▶ [Data extract]:
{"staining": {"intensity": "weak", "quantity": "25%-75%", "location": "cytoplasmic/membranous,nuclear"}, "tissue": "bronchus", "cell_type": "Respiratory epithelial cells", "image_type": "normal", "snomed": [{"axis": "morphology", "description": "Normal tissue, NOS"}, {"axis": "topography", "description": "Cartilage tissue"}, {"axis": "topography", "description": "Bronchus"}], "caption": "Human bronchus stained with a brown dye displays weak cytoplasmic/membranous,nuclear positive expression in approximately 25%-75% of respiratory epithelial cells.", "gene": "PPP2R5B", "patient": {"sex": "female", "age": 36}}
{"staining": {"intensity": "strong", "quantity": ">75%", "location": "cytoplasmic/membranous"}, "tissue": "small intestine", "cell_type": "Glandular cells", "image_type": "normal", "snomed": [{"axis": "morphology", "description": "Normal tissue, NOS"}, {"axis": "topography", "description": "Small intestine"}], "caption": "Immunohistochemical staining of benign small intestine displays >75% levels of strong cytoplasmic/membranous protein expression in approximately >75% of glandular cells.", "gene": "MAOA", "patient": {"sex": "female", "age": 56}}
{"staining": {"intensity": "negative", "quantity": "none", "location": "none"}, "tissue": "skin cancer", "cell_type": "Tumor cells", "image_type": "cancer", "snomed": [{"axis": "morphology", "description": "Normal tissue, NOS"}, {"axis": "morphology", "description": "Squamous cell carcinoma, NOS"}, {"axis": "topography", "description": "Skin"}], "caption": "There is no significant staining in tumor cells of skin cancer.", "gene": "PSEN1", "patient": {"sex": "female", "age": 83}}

▶ [Work request]: Scan the data above for the word "cytoplasmic". Copy every line in which it is found.

▶ [Response to the exercise]:
{"staining": {"intensity": "weak", "quantity": "25%-75%", "location": "cytoplasmic/membranous,nuclear"}, "tissue": "bronchus", "cell_type": "Respiratory epithelial cells", "image_type": "normal", "snomed": [{"axis": "morphology", "description": "Normal tissue, NOS"}, {"axis": "topography", "description": "Cartilage tissue"}, {"axis": "topography", "description": "Bronchus"}], "caption": "Human bronchus stained with a brown dye displays weak cytoplasmic/membranous,nuclear positive expression in approximately 25%-75% of respiratory epithelial cells.", "gene": "PPP2R5B", "patient": {"sex": "female", "age": 36}}
{"staining": {"intensity": "strong", "quantity": ">75%", "location": "cytoplasmic/membranous"}, "tissue": "small intestine", "cell_type": "Glandular cells", "image_type": "normal", "snomed": [{"axis": "morphology", "description": "Normal tissue, NOS"}, {"axis": "topography", "description": "Small intestine"}], "caption": "Immunohistochemical staining of benign small intestine displays >75% levels of strong cytoplasmic/membranous protein expression in approximately >75% of glandular cells.", "gene": "MAOA", "patient": {"sex": "female", "age": 56}}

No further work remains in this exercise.